The fact that Dobbs might have read his articles and hence might put two and two together, despite a cover identity, was the least of them. Flinn had never lectured in public, his efforts had received no publicity except in specialized psychological circles, and his latest monograph on TH had been published when Dobbs was working at the atoll.

Wilmer, Hayes, and others had managed to assuage reasonable fears on the other point. Flinn had always assumed that psychokinesis would be the logical result of advanced telepathy, that they were links in the same chain. Now it seemed that a person could be one without the other. Either you possessed a latent ability to scan mind-matter, or an affinity for material substance, but not necessarily both.

Earlier, Wilmer and Hayes had devised a test to check the possibility that Dobbs was an advanced telepath. They had mentally vilified him beyond the ability of even an accomplished actor to resist, over prolonged periods of time, and yet Dobbs had shown not the least indication that he had intercepted their thoughts. But there was one additional point.

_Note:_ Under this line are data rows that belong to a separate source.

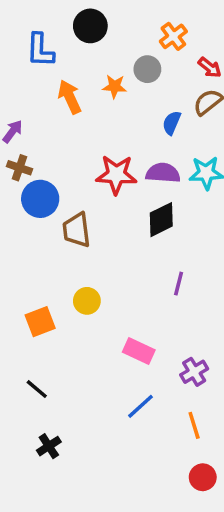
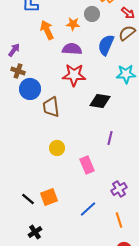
blue semicircle: (172, 123) -> (106, 45), size x1.5
purple semicircle: (163, 173) -> (72, 49), moved
black diamond: (161, 220) -> (100, 101), turned 35
orange square: (40, 322) -> (49, 197), moved
pink rectangle: (139, 351) -> (87, 165), moved, turned 42

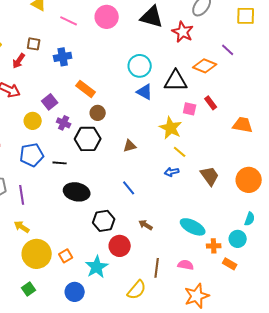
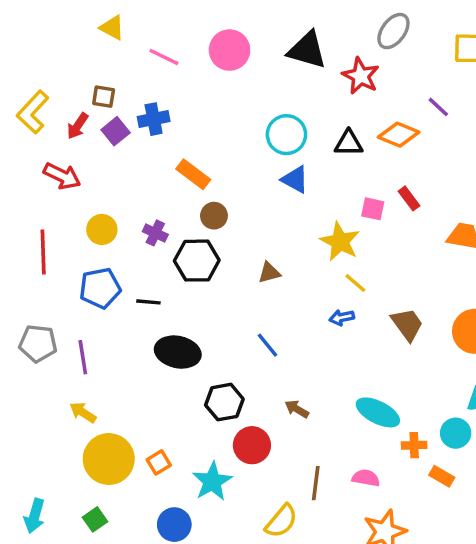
black triangle: (176, 81) -> (349, 143), moved, size x0.7
purple square: (50, 102) -> (116, 131), moved

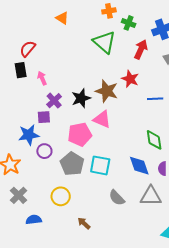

"You used the expression 'warped mind' in describing Dobbs," Flinn said to Wilmer. "Is it your opinion then that he is definitely psychopathic? The reason I ask is that scanning a confused mind may prove to be more than I can handle."

"I used that expression for want of a better," Wilmer answered cautiously. "Put it this way—suppose you suddenly found you were able to control, even in a minor way, the stuff of the universe; would you use those powers for the benefit of mankind, or would you leap over the traces and reach for all the things that had been denied you over the years for moral, or legal, or whatever reasons?"